The University of Western Australia’s graduate school of management has just completed its annual venture capital program, which brings together teams of MBA students looking for real-world experience and inventors looking for smart commercial brains.
The 12-week program culminated in five student teams pitching for venture capital funding for their start-up ventures.
The selected start-ups, all based on real-life technologies or innovations, were in fields as diverse as electronic engineering, ethanol production, software and biotechnology.
The program delivers benefits for all the participants.
The inventors, including UWA electronics professor Lorenzo Faraone, received a detailed business plan to help with commercialising their venture.
The students got a grilling from a panel of venture capital investors, including Foundation Capital directors Rob Newman and Matt Callahan, who had a knack for looking beyond the slick presentations and challenging the fundamentals of each venture.
Potential investors were exposed to a cross-section of bright new ideas.
Business plans have been prepared for 41 WA ventures during the past six years since the course commenced.
Nine of these companies, including Dimerix Bioscience, Xemplex and DCN, have raised private equity, and Advanced Nanotechnology has listed on the Australian Stock Exchange.
The course is co-taught by Venture Positioning Services principals Andrew Duff and John Simmonds, who have designed it to be as life-like as possible.
This included having the final presentations in the boardroom of program sponsor, Freehills.
The course aims to show talented MBA students how to build a world-class career based in Perth while delivering practical services to inno-vative WA companies in their infancy.
Professor Faraone said a major challenge he constantly faced was the task of turning smart ideas in the laboratory into investor-ready commercial ventures.
He said the VC program helped to tackle this challenge and also helped to educate academics and engineers about commercial realities.
The students in this year’s VC program developed a business plan for just one of his technologies; the use of infrared spectrometry to achieve improved production control in the pharmaceutical industry.

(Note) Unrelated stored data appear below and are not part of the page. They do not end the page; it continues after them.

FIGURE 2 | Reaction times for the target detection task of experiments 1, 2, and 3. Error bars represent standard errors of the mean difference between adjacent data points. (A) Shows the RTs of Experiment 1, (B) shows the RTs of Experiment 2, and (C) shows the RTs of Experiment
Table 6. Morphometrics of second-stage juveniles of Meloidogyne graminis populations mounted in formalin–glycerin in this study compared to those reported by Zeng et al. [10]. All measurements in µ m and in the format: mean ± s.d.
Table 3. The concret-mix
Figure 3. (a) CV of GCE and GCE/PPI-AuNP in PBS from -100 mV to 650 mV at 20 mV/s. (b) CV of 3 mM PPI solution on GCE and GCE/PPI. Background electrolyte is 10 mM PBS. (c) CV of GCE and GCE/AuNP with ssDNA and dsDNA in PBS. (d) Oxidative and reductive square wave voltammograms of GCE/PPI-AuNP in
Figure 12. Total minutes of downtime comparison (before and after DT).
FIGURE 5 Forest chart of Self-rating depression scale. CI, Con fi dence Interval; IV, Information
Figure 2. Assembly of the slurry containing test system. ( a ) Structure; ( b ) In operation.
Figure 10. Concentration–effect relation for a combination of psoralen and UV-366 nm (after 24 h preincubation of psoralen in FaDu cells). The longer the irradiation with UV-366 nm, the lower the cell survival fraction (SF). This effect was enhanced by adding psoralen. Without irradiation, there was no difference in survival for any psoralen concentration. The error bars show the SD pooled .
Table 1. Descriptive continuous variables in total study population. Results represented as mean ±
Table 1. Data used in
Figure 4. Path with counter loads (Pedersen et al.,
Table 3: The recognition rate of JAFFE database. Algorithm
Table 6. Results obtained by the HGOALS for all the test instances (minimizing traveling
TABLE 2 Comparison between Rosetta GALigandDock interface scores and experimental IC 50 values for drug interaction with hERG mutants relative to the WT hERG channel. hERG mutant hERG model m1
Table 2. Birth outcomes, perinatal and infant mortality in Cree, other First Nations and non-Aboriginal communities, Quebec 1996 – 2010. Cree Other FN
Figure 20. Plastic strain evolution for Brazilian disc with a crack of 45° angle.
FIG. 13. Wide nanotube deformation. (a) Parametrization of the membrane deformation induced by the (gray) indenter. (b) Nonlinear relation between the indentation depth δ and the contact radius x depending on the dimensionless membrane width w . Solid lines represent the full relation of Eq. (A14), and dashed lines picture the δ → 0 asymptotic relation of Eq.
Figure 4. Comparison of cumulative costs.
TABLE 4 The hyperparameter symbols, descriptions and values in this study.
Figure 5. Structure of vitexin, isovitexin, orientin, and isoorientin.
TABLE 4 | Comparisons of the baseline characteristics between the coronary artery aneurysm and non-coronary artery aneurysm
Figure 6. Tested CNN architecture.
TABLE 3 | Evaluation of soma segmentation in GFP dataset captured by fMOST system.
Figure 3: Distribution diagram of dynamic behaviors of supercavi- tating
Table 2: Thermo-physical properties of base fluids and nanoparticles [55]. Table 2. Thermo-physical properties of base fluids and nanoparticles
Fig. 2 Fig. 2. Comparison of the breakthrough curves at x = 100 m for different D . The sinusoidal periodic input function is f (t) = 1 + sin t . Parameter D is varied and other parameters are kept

Professor Faraone said a related challenge was obtaining funding for commercialisation.
He said the state government’s centre of excellence funding program was one solution to this problem, hence he has lodged an expression of interest to obtain funding for a centre for “adaptive multi-spectral optoelectronic sensing”.
The venture capital program was the second big challenge this year for four of the participating students.
Andrea Ford, Jeff Keating, David Pearson and Andrew Strika were part of a six-member UWA team that won this year’s Boston Consulting Group business strategy competition in Sydney.